Long non-coding RNAs (lncRNAs) have emerged as a rapidly expanding area of interest in chronic diseases. They are mostly unknown for roles in metabolic regulation. Sirtuins, an epigenetic modulator class, regulate metabolic pathways. However, how sirtuins are regulated via lncRNA is unknown. We hypothesized that a high-fat high-fructose diet (HFD-HF) during pregnancy would increase the risk for obesity via lncRNA-Sirtuin pathways.

Methods

Female C57Bl/6 mice (F0) were fed either chow diet (CD) or HFD-HF for 6 weeks till birth. The pups (F1) were fed either CD or HFD-HF for 20 weeks.
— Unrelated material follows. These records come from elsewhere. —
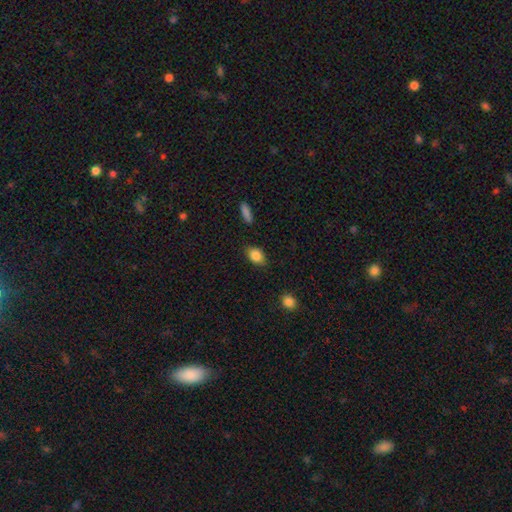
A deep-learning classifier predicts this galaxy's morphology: Smooth or featured? smooth (86%)
How rounded? in between (80%)
Merging? none (82%)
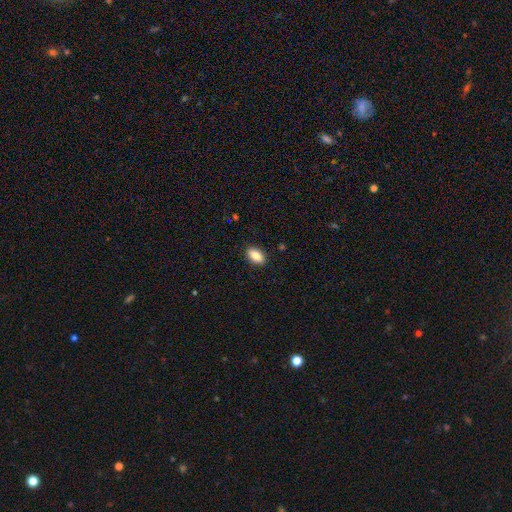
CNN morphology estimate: This appears to be a smooth galaxy with no disk features (83%) that is in between round and cigar-shaped (90%). Merging: none (89%).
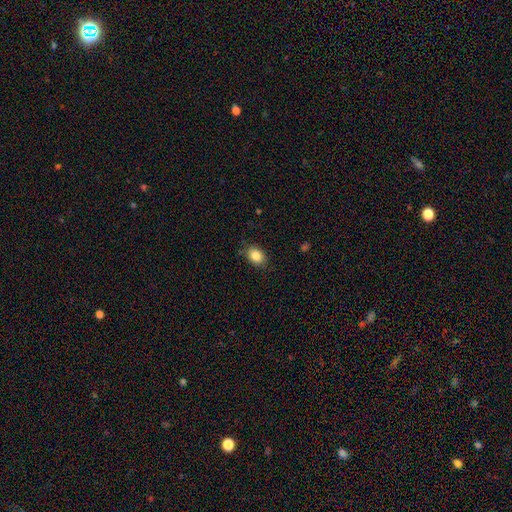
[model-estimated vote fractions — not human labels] Smooth or featured? Predicted: smooth (p=0.85). How rounded? Predicted: in between (p=0.70). Merging? Predicted: none (p=0.81).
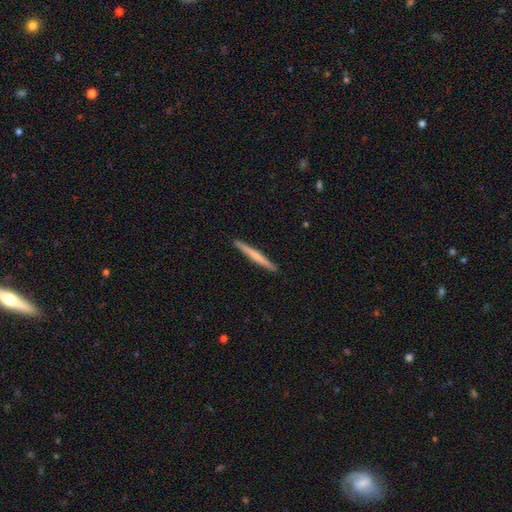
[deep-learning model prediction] smooth-or-featured: smooth: 48% | featured or disk: 47% | star or artifact: 5%
  merging: none: 92% | minor disturbance: 5% | major disturbance: 1% | merger: 1%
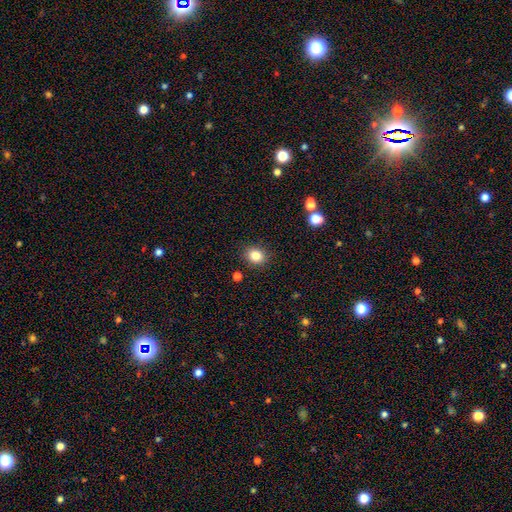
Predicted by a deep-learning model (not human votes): This appears to be a smooth galaxy with no disk features (83%) that is round (62%). Merging: none (88%).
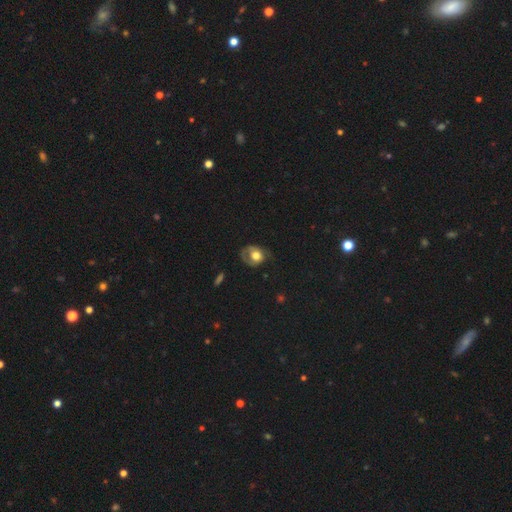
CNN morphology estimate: A smooth galaxy with no disk features (53%) that is round (53%). Merging: none (45%).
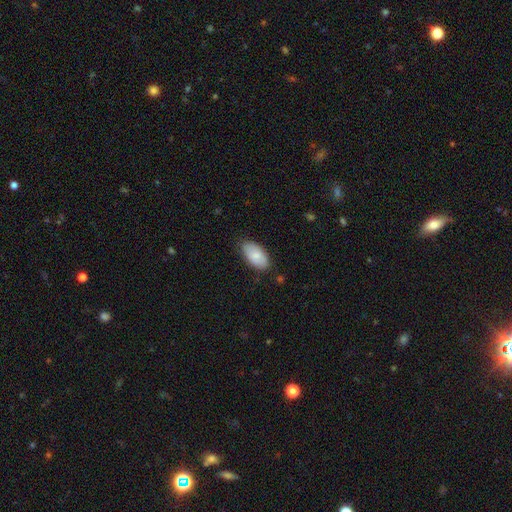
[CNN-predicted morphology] Overall: smooth (82%). How rounded: in between (95%). Merging: none (79%).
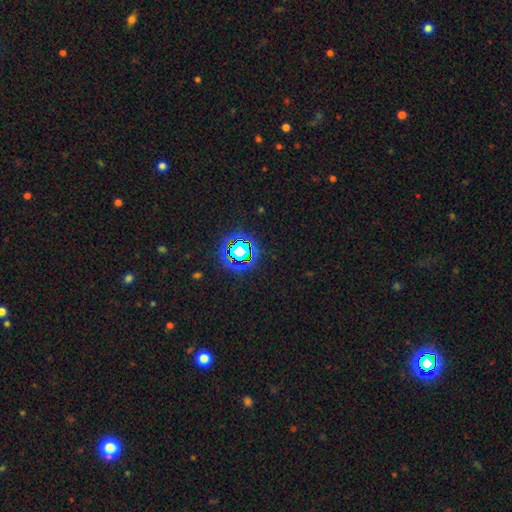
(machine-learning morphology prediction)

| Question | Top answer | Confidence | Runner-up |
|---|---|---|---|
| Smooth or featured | star or artifact | 73% | smooth (18%) |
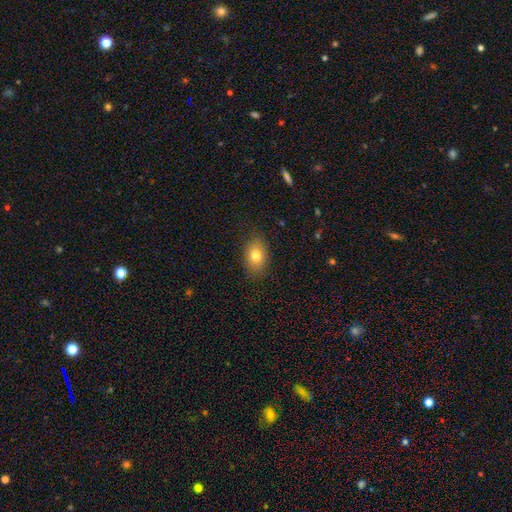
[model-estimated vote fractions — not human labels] Smooth or featured: smooth — 78% (featured or disk — 13%)
How rounded: in between — 82% (round — 17%)
Merging: none — 84% (minor disturbance — 12%)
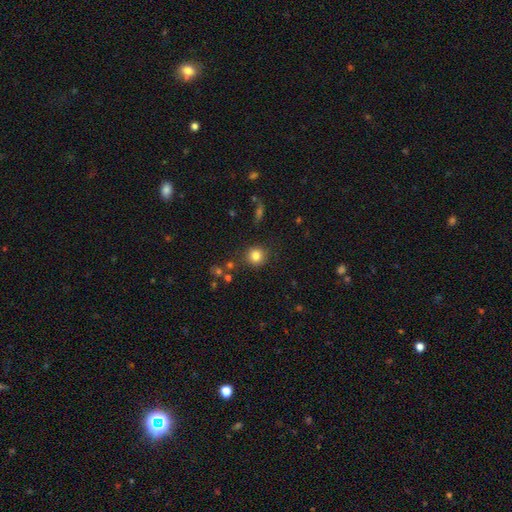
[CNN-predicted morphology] Smooth or featured? smooth (82%)
How rounded? round (91%)
Merging? none (87%)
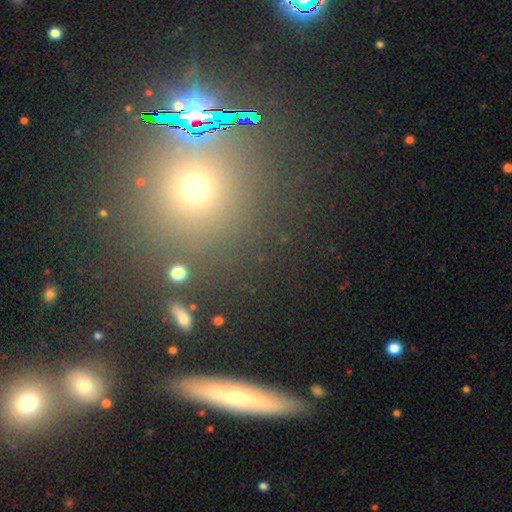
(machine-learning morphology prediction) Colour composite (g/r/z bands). It shows a star or artifact, not a galaxy (45%).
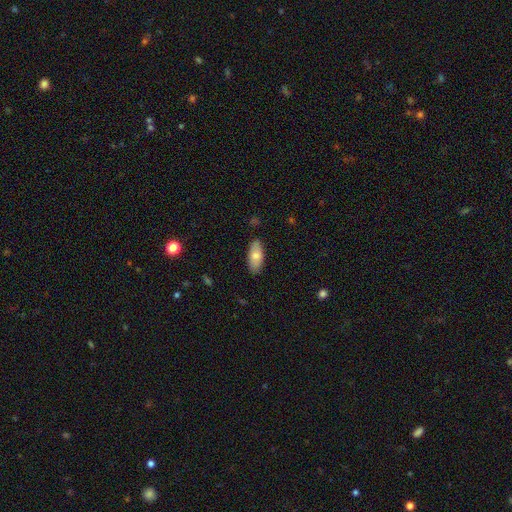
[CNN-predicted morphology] A smooth galaxy with no disk features (75%) that is in between round and cigar-shaped (86%).

Vote fractions:
- Smooth or featured? smooth: 75% / featured or disk: 19% / star or artifact: 6%
- How rounded? in between: 86% / cigar-shaped: 11% / round: 2%
- Merging? none: 84% / minor disturbance: 12% / major disturbance: 2% / merger: 1%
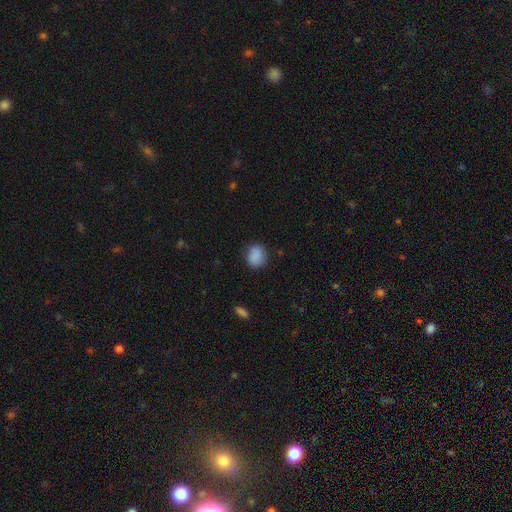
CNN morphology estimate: This appears to be a smooth galaxy with no disk features (87%) that is round (62%). Merging: none (80%).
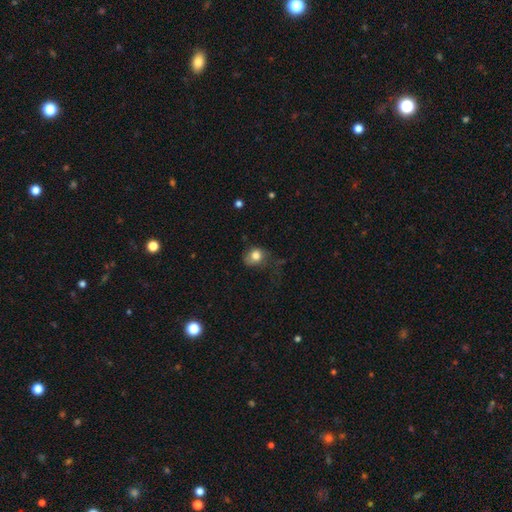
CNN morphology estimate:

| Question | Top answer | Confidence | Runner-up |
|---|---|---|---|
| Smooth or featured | smooth | 79% | featured or disk (11%) |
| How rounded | round | 61% | in between (38%) |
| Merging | none | 50% | minor disturbance (29%) |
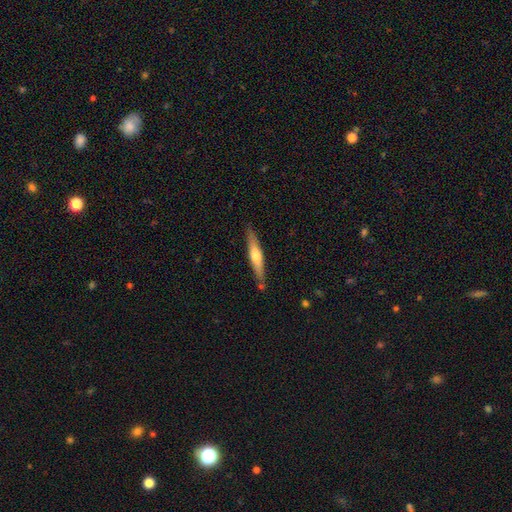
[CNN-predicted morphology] Smooth or featured? featured or disk (54%)
Edge-on disk? yes (95%)
Edge-on bulge? rounded (87%)
Merging? none (84%)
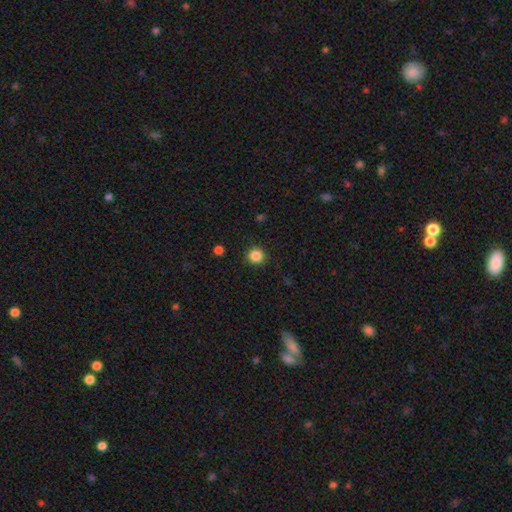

Expression of Dleu2, sirtuins, mitochondrial respiratory complexes, and oxidative stress were investigated in the F1 livers. Fasting blood glucose, insulin sensitivity, glucose tolerance, body and tissues weight were measured. A mechanistic interaction was then carried out using a DLEU2 knockdown experiment in the HepG2 cell.

Results

Dleu2 and sirtuins were both significantly decreased in the livers of HFD-HF fed male F1 whose mothers were either fed CD or HFD-HF during reproductive and pregnancy windows. Confirming this connection, upon silencing DLEU2, transcription levels of SIRT1 through 6 and translational levels of SIRT1, 3, 5, and 6 were significantly downregulated. Knockdown of DLEU2 significantly decreased the protein level of cytochrome-c oxidase (complex IV, MTCO1) without altering other mitochondrial complexes, decreased mitochondrial membrane potential, decreased ATP, and increased reactive oxygen species. Interestingly, in F1 livers, the protein level of MTCO1 was also significantly decreased under an HFD-HF diet or even under chow diet if the mother was exposed to HFD-HF.

Conclusion

Our findings reveal for the first time that one lncRNA can regulate sirtuins and a specific mitochondrial complex. Furthermore, diet or maternal diet can modulate Dleu2 and its downstream regulators in offspring, suggesting a potential role of DLEU2 in metabolic disorders over one or more generations.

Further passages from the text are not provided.